» 以下に取り組む:
a - 日立物流のM&Aに関する文章に名前が出てくる企業をすべて挙げてください。
b - 日立物流のM&Aに関する文章を、最後の文の後から書き進めてください。

物流子会社のM&Aは、日立物流のノウハウが最も活かせるM&Aである。外部の仕事を競合他社から奪い取るには時間と労力が必要となる。既に業務を行っている競合他社は、蓄積された顧客情報や独自のノウハウに基づきサービスを提供することで顧客から信頼を得ており、競合他社を上回るソリューションを提案するのは容易ではない。この点、M&Aを行う事で、顧客とともに、その顧客にフィットしたノウハウや人材を確保することができ、スピード感をもって業績の拡大を行う事が可能となる。
国内における物流子会社の買収の中では、2011年4月のバンテックの買収が特徴的である。バンテックは、自動車部品輸送を中心としたロジスティクスと航空・海上フォワーディングの二つを事業の柱とする総合物流会社である。1954年に日産自動車の物流子会社として設立され、2001年にMBOにより日産自動車から独立した経緯のある会社と、1976年東京急行の子会社として設立され、2004年に同じくMBOで独立した経緯のある会社が2005年に統合した誕生した。2007年9月に東証1部に上場しており、2010年3月期の売上高が1,131億円であった。買収は公開買い付けにより行われ、84.75%を取得、買収価額は489億円となった。
日立物流の2011年3月期の売上高が3687億円であったのに対して、当時の経営目標は2012年度に連結売上高5000億円、バンテックの買収がなければ、達成はまず難しかったであろう。2010年9月頃より、交渉が進められていたようであるが、日立物流としては必ず成約させなければいけない案件であったに違いない。

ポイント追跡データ
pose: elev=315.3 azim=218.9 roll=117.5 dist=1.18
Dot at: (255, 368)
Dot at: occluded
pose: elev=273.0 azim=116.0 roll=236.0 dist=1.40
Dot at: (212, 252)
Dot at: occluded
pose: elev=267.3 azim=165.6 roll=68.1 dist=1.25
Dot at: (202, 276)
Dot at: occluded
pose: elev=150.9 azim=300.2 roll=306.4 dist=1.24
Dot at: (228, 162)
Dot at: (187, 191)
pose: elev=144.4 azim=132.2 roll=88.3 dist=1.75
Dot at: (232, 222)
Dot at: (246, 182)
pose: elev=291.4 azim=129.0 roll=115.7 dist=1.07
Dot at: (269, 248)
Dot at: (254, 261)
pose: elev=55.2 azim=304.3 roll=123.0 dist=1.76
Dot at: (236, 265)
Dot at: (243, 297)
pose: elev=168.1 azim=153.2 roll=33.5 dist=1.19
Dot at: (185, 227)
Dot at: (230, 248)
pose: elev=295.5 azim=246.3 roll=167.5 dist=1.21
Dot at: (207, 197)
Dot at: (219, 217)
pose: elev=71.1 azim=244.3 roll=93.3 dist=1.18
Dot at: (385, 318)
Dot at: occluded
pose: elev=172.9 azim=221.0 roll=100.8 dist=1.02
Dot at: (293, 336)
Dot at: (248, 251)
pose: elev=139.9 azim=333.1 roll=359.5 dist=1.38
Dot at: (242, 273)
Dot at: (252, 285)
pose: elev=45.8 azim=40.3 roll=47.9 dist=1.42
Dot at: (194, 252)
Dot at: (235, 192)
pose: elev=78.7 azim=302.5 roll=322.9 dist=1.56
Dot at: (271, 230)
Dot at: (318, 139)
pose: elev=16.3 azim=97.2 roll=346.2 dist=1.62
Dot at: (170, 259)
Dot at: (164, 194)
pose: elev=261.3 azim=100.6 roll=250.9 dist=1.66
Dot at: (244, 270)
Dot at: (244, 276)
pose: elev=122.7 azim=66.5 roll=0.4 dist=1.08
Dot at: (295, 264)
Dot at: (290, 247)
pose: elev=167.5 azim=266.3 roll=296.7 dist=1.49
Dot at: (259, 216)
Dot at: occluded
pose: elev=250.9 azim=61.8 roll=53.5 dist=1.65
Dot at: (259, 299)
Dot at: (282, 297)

» 解答結果:
a - 日立物流、バンテック、日産自動車、東京急行

b -
その後、バンテックは完全子会社化されるとともに、日立物流グループ内においてフォワーディング事業を分割により統合するなどの変遷を経て、現在においても、日立物流グループにおける重要な子会社として位置づけられている。
バンテックの買収以外では、2005年にカーオーディオ大手クラリオンのグループの物流部門、2006年に資生堂の物流子会社(売上高183億円)、トークツ・グループの物流子会社でシューズ配送を中心に事業運営を行う物流子会社、2009年オフィス家具什器大手の株式会社内田洋行の東日本エリアの物流子会社、2010年インキ等の化学業界大手のDIC株式会社の物流子会社(売上高177億円)、2011年に麺類メーカー大手のシマダヤの物流子会社 (売上高3億円)、2012年日立電線の物流子会社(売上高141億円)と次々と買収を進めている。これらの親会社の業務が獲得できている事は容易に想像できる。日立物流の3PLのノウハウを活かしシナジー効果を発揮できる案件をターゲットにする姿勢が明確だ。